Goal:
Please set down, word for word, the part of the diesel-versus-gas thread between "## nick_wilburn (Jun" and "(Jan 22, 2014)", inclusive.

Passage given:

# Diesel vs Gas



## prairiewind (Feb 17, 2009)

Looking for some input on buying a new truck. I pull a gooseneck trailer and debating whether to go gas this time, with the cost differential of the diesel. Anyone go thru this and what did you end up buying? Thanks


----------



## nick_wilburn (Jun 30, 2012)

Honestly if your towing a goose-neck it's heavy and you would need the diesel for the torque. I would recommend a dodge. Dodge doesn't need the costly exhaust fluid and it is the biggest baddest diesel on the market.


----------



## mizzippi jb (Jan 22, 2014)

nick_wilburn said:


> Honestly if your towing a goose-neck it's heavy and you would need the diesel for the torque. I would recommend a dodge. Dodge doesn't need the costly exhaust fluid and it is the biggest baddest diesel on the market.


Yeah the cummins are nice. It's everything built around it that falls apart


----------



## Quacktastic (Oct 4, 2013)

Diesel all the way if your towing a gooseneck. The cost difference in fuel is more than made up for with fuel economy in the deisel. My old f-150 got around 13mpg unloaded. Around 7 mpg towing heavy. It was a stock truck with v-8 engine.

my diesel f-250 gets 18-19mpg, and averages 15-16 mpg towing heavier loads than my f-150 could have handled. Oil changes are about the same cost as my gas truck. Fuel filter changes hurt a little with the diesel. DEF fluid isn't even worth discussing. It's $25 every 6-8k miles. 

I actually spend pent less per month in fuel with my diesel than I did with my gas truck. And I have a lot more truck with the diesel. Shouldn't even be a thought if your towing. Diesel.


----------



## augunner (Jan 5, 2014)

I will never own anything but a diesel. My cummins saved my life wheni was hit head on by a drunk driver. I have owned an 08 cummins with the 6.7L and it was a good motor. But the transmissions in the dodge is a throw away. You will most likely be replacing at some point in your life. I now own a 2006 Duramax with the LBZ model motor. I have right at 240K on it with no issues to speak of. The Allison transmission is awesome, I have no complaints about the motor at all, and the truck is nicer and more comfortable than the dodge ever dreamed of being. I have considered a Ford a few times, but then I come back to my senses.


----------



## trapperwalt (Jun 1, 2014)

I have a 2011 Duramax and love it. DEF fluid is no big deal its about $15 for around 8,000 miles. Not a problem at all.


----------

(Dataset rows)
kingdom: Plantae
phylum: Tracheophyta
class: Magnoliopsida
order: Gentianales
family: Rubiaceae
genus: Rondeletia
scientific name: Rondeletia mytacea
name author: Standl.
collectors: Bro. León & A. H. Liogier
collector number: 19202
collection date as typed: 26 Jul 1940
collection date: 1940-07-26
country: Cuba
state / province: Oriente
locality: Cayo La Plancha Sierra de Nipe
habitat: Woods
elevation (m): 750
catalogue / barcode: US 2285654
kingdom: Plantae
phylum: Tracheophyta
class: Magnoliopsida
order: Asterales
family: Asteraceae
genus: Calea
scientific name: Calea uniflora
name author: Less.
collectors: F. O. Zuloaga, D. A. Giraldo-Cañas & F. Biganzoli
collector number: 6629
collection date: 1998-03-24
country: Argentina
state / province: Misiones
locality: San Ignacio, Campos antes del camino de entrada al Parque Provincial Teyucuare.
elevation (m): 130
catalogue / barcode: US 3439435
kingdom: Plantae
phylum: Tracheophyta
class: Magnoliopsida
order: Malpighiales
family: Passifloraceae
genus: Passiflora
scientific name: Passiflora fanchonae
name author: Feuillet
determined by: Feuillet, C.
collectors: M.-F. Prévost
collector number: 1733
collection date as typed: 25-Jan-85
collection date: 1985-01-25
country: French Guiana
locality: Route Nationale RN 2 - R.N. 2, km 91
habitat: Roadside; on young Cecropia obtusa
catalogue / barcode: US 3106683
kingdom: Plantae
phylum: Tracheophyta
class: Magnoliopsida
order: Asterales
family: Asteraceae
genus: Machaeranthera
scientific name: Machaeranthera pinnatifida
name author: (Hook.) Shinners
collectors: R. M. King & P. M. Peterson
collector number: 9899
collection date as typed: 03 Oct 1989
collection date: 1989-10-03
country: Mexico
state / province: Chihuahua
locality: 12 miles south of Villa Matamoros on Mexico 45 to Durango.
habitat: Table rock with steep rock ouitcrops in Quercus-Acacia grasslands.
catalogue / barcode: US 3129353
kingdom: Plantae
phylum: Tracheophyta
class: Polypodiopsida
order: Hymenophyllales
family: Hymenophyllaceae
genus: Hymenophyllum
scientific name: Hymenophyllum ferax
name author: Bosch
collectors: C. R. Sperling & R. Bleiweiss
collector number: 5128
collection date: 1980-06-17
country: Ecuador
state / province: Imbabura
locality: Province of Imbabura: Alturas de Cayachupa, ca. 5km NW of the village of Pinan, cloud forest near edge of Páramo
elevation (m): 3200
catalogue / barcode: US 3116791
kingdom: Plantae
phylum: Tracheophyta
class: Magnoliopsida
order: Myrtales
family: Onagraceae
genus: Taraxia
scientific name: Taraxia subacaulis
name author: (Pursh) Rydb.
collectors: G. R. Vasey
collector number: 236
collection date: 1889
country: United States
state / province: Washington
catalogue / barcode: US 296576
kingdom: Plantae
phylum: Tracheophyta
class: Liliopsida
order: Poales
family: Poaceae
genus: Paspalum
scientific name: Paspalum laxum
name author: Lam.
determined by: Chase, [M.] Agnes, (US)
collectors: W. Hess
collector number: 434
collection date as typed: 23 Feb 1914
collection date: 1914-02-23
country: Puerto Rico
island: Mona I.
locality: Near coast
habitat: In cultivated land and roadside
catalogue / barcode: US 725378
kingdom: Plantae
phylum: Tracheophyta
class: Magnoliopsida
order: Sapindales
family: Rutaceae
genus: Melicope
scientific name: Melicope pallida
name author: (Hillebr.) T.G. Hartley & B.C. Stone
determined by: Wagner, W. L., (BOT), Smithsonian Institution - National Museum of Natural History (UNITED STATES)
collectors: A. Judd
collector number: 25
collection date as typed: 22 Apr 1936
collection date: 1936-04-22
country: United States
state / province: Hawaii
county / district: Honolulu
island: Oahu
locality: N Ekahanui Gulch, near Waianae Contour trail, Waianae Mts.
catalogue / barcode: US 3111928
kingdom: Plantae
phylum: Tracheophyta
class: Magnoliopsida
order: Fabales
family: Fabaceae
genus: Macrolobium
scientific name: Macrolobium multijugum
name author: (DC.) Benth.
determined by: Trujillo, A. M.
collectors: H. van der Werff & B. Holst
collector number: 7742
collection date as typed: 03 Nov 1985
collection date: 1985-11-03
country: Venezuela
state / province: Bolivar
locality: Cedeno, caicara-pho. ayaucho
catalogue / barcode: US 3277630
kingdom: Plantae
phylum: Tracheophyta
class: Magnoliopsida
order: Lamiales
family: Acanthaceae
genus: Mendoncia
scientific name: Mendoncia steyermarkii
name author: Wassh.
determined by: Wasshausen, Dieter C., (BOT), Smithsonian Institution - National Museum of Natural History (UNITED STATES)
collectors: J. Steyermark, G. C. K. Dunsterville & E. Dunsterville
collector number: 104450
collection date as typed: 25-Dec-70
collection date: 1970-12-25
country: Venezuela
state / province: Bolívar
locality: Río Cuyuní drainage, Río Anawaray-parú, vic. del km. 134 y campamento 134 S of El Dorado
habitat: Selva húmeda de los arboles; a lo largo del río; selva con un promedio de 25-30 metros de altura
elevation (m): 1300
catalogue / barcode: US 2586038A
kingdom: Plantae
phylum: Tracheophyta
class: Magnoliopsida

Solution:
## nick_wilburn (Jun 30, 2012)

Honestly if your towing a goose-neck it's heavy and you would need the diesel for the torque. I would recommend a dodge. Dodge doesn't need the costly exhaust fluid and it is the biggest baddest diesel on the market.


----------



## mizzippi jb (Jan 22, 2014)